■ TO DO ■
Your answer must be every line of the data that holds the string "master".

.....

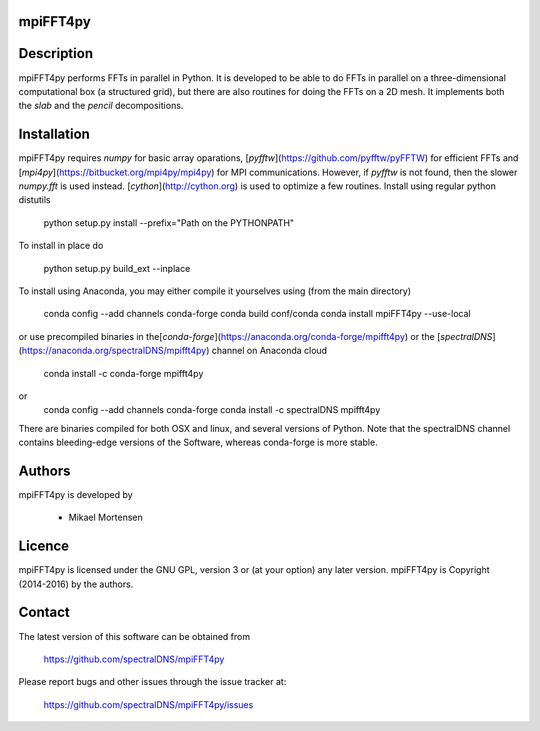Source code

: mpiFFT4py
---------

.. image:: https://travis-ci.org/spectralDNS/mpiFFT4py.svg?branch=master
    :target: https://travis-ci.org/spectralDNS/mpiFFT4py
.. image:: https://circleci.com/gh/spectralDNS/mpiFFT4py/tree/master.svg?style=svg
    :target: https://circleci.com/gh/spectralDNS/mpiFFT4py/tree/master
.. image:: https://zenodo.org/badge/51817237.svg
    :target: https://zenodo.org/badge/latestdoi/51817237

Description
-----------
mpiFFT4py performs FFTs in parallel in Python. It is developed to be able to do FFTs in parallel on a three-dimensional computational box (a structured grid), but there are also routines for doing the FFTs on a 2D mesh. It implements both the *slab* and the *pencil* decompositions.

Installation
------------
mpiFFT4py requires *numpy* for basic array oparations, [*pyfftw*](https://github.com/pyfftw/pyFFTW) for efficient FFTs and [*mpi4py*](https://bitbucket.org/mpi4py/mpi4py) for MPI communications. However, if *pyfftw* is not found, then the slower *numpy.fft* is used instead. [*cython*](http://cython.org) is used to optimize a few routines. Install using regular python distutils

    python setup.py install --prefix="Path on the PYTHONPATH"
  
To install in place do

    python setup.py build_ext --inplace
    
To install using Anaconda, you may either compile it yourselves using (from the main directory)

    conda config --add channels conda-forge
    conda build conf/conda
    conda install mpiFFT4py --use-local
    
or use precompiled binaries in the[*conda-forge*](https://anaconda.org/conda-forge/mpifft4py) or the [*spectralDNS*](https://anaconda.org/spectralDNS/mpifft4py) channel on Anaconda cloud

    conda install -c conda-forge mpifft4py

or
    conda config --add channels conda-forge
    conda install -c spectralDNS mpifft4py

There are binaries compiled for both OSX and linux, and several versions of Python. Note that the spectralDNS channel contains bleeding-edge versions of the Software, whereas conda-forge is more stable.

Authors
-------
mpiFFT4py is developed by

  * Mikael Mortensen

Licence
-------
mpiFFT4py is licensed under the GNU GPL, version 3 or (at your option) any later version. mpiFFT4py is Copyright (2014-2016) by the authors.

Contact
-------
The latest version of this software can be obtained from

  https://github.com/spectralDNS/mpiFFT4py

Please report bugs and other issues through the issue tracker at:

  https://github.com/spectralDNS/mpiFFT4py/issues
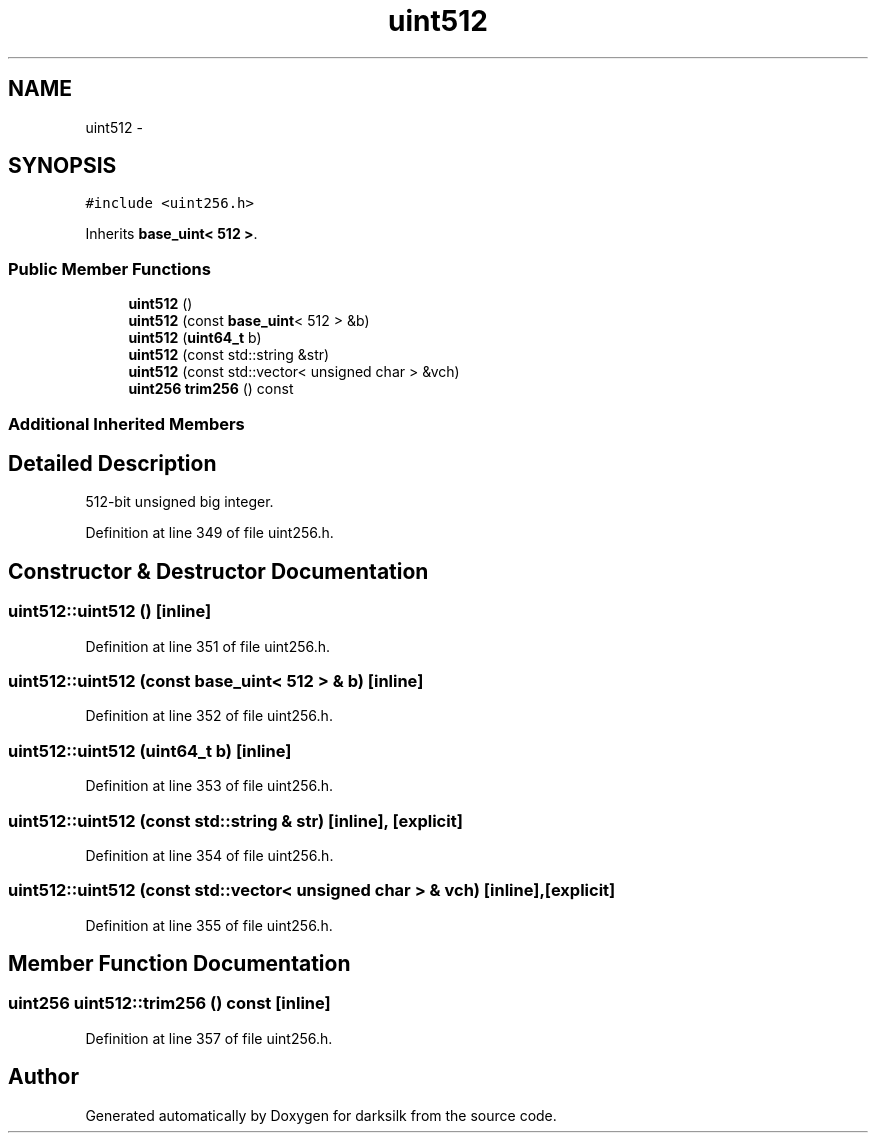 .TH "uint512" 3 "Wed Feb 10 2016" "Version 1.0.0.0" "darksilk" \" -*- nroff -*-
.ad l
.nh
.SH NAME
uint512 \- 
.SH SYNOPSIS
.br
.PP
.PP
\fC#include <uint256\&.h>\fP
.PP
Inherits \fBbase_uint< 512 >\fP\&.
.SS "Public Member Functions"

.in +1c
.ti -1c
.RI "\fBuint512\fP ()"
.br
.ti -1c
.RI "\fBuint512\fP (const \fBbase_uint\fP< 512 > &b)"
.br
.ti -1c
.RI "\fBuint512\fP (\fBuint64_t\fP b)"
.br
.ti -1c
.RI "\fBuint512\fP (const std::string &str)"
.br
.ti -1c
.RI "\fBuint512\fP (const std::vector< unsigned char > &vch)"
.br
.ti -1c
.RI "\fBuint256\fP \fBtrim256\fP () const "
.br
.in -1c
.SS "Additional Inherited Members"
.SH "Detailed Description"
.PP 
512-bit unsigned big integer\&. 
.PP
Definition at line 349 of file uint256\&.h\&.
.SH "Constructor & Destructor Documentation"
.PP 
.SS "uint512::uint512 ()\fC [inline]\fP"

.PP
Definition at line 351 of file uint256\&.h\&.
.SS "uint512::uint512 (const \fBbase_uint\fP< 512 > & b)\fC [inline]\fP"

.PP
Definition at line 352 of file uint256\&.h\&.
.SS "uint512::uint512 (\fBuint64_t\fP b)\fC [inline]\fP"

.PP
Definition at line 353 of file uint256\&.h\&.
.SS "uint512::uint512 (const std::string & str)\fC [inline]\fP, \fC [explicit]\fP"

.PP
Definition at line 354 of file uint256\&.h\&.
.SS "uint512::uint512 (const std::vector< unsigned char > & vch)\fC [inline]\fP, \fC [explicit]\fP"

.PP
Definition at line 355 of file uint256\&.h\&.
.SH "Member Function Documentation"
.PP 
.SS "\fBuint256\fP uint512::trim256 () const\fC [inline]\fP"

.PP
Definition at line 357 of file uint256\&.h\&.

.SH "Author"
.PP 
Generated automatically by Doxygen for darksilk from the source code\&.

.....

■ ANSWER FOR THIS EXERCISE ■
.. image:: https://travis-ci.org/spectralDNS/mpiFFT4py.svg?branch=master
.. image:: https://circleci.com/gh/spectralDNS/mpiFFT4py/tree/master.svg?style=svg
    :target: https://circleci.com/gh/spectralDNS/mpiFFT4py/tree/master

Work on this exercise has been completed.